By editorial board • 

Mail balloting is essental to free and fair elections

What if they held an election and everyone came?

That actually happened Tuesday night in Wisconsin, and it was a nightmare of no small proportion. If it triggers a surge in coronavirus cases, when seems entirely possible, it will become infinitely more so.

The solution seems obvious to Oregonians, who test-drove vote-by-mail in 1996 and made it a permanent fixture of the electoral landscape in 1998. Cast those ballots from the security of your own home, working on your own timetable, as you see fit.

The nation has been experiencing a growing trend toward voting individually and remotely in recent years, but it has been limited in large part to expanding and liberalizing the absentee voting option. Many barriers remain.

Just to get a ballot, some states require the voter to establish inability to participate in person. Six states further curb use by requiring the signature of a registered voter witness on every absentee ballot, and one, Alabama, requires that signature be notarized.

Only four states — Washington, Colorado, Utah and Hawaii — have gone all the way in following Oregon’s lead. Twenty-one others permit mail balloting on a selective basis, primarily for low-stakes local elections.

With a pandemic putting a premium on social distancing, we need to move much further much faster. We owe it to our way of living and governing to embrace an all-mail electoral future. The gold standard would be nationwide all-mail general election balloting in November.

Wisconsin showed the folly — amid a pandemic that has made highly contagious COVID-19 the leading cause of death in America — of forcing voters to stream to the polls like lemmings to the sea.

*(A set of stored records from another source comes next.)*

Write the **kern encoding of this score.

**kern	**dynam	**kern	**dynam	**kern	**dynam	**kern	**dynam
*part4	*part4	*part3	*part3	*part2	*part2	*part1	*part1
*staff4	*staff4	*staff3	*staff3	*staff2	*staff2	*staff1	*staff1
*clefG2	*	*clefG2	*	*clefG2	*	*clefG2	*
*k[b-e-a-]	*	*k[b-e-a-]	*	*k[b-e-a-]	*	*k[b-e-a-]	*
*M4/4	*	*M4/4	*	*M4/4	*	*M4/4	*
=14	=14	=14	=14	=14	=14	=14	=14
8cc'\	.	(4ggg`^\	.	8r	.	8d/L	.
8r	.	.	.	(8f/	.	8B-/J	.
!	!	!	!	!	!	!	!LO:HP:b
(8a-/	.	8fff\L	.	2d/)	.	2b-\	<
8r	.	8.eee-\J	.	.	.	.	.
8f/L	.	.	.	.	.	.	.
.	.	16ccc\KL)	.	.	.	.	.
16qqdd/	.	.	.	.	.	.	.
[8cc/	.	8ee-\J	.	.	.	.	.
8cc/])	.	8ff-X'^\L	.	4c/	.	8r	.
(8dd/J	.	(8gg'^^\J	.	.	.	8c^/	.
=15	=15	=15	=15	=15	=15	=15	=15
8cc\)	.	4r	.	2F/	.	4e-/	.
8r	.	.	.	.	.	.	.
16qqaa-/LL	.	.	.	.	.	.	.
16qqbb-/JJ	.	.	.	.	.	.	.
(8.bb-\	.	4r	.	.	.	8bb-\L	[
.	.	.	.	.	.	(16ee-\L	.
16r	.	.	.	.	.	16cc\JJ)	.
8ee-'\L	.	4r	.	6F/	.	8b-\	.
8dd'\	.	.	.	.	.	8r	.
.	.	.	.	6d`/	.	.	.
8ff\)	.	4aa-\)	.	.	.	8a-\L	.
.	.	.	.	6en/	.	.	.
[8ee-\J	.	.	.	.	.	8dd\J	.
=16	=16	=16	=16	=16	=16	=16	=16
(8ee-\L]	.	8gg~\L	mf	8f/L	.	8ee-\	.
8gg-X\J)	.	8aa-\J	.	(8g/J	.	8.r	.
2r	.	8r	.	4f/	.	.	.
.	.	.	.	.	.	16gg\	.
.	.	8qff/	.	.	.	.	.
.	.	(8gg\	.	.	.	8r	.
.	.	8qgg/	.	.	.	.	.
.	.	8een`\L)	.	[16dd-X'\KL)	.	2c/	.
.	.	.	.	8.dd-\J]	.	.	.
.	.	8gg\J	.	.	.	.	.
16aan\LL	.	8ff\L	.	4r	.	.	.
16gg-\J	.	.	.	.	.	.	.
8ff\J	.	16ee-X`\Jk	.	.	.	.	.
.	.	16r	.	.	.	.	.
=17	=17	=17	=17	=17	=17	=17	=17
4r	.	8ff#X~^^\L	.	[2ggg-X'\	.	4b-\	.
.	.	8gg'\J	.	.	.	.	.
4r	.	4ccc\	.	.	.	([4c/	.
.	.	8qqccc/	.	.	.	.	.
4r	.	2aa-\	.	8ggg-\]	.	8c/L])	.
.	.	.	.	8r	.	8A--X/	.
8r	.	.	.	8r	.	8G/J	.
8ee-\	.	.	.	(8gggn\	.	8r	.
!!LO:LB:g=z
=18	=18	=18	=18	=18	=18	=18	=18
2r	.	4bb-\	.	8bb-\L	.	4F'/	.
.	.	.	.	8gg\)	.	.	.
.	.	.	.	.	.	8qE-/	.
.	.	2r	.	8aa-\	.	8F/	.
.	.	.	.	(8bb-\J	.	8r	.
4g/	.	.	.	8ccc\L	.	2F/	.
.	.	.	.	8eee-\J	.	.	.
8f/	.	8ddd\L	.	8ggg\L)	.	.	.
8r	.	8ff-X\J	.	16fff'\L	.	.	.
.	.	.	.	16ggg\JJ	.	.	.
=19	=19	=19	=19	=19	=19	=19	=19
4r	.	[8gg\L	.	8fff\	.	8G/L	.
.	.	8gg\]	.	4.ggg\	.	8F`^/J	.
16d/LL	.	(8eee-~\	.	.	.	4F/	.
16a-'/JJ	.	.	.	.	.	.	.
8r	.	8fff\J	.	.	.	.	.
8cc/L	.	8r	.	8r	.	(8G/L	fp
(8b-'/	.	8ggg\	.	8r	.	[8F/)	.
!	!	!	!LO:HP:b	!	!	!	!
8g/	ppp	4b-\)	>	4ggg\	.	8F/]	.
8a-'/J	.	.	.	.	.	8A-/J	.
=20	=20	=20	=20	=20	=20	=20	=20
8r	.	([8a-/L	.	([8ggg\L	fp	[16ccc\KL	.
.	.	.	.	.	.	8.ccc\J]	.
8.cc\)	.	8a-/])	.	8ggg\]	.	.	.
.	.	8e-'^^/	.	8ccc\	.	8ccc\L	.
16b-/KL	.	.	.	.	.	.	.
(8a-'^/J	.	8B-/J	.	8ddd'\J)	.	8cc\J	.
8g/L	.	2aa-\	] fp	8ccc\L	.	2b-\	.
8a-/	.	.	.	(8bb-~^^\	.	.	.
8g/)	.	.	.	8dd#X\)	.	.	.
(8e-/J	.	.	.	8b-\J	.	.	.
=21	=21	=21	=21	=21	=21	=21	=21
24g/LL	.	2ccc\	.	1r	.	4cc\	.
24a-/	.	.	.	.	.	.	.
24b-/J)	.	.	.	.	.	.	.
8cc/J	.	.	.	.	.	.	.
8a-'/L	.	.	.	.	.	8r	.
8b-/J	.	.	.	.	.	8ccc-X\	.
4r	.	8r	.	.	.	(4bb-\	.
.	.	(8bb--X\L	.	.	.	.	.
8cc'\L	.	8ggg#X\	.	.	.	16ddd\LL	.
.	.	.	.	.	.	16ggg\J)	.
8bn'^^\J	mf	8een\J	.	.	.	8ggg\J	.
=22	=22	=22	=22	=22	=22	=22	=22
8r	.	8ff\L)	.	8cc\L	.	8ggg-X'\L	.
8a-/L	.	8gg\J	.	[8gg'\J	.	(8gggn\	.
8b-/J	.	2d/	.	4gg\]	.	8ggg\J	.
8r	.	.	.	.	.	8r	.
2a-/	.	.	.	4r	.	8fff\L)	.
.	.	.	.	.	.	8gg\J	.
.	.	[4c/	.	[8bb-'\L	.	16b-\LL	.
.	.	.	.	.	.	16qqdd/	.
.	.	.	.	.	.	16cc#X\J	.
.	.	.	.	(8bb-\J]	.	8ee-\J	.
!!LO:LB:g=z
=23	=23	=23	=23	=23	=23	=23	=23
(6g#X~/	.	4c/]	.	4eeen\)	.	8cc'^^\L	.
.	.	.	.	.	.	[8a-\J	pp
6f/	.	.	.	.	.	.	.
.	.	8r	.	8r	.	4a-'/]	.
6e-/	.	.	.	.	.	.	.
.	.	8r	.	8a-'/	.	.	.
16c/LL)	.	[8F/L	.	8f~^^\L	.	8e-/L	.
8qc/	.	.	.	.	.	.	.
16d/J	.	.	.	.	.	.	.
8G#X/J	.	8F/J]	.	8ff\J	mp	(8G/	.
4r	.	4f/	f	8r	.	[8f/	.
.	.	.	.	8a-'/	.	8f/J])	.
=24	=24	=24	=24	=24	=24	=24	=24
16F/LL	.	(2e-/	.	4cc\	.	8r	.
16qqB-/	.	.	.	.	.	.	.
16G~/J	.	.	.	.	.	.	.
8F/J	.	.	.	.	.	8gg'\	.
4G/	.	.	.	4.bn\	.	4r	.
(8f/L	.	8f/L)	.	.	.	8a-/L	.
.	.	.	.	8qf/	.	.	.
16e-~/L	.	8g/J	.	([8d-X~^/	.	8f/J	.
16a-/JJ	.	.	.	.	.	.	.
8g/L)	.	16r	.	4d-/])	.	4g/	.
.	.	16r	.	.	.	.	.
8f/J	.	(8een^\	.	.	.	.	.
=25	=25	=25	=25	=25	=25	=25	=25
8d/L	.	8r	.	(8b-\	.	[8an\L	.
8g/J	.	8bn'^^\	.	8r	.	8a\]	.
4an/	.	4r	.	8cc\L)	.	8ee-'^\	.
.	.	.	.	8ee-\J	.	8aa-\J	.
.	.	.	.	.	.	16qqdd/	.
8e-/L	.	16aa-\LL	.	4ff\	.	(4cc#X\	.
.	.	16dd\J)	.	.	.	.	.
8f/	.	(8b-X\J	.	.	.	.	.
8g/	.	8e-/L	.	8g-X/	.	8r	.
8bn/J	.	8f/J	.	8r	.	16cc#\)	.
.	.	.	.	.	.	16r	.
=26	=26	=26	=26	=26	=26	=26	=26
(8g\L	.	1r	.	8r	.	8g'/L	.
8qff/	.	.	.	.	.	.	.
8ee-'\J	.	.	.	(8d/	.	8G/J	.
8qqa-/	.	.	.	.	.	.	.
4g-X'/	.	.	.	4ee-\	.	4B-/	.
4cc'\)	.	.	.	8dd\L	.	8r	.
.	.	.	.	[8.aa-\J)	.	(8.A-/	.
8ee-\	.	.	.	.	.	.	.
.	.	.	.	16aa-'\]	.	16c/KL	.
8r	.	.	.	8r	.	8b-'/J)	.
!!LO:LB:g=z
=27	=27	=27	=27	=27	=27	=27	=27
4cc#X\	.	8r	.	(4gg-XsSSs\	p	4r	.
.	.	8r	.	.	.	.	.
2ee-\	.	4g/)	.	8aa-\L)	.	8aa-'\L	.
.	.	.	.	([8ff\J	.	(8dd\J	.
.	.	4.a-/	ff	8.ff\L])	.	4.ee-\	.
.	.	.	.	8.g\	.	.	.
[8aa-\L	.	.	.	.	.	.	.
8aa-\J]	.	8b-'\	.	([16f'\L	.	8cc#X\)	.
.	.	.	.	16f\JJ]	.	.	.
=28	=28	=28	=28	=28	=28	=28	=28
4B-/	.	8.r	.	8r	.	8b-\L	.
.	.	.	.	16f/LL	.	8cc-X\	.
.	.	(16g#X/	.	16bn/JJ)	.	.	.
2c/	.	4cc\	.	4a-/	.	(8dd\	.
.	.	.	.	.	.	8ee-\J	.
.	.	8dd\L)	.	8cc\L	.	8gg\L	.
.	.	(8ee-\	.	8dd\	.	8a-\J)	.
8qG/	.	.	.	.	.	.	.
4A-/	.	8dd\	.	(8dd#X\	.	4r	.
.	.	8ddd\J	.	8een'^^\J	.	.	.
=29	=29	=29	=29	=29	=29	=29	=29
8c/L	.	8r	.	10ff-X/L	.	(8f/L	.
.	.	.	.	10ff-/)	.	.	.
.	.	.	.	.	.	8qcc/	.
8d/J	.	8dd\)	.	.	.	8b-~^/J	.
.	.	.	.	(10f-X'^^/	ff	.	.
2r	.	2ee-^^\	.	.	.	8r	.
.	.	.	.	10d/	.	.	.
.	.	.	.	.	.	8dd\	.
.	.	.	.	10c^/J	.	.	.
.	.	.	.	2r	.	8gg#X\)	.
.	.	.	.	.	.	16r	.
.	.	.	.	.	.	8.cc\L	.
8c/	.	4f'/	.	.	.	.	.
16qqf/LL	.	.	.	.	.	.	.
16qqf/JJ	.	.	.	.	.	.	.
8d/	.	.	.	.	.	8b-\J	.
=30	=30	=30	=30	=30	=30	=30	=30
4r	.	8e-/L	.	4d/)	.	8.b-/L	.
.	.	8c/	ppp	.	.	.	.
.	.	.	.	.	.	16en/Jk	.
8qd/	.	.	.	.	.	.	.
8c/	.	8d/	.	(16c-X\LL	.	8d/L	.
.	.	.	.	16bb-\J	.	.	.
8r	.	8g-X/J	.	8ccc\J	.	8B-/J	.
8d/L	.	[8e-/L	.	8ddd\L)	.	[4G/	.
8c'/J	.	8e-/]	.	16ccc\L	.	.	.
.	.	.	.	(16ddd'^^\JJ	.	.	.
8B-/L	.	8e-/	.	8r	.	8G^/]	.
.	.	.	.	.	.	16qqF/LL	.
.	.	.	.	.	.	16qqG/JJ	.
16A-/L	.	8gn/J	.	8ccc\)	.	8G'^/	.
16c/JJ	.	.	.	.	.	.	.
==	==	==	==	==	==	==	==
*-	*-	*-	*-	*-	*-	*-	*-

By the thousands, voters who requested absentee ballots failed to get them on time, if at all. And in urban centers like Milwaukee, voters had to spend hours working their way up massively long lines.

That was partly because 7,000 pollworkers refusing to show up, forcing authorities to call in the National Guard for assistance. But it’s hard to blame the pollworkers for putting their personal well-being and that of their families first.

Neither pollworkers nor voters should have been confronted with such an agonized choice between duty and personal safety.

Oregon’s Sen. Ron Wyden, a longtime champion of easing barriers to truly universal balloting, called it an outrage. And it was every bit of that.

Wyden has joined Minnesota Sen. Amy Klobuchar in pushing to mandate mail balloting in periods of pandemic or natural disaster, and to allocate $400 million to help cover the cost.

Voter suppression is not an American value. But even as we see the public gravitating to mail-ballot voting, serving to extend the voting franchise more broadly, we see elected officials pushing back.

Could it be because low-turnout, high-barrier voting skews the electorate whiter, wealthier and more conservative, which may work to partisan advantage? There is certainly a strong correlation.

Vote-by-mail has long been The Oregon Way.

We need to make it The American Way. Our very lives might depend on it.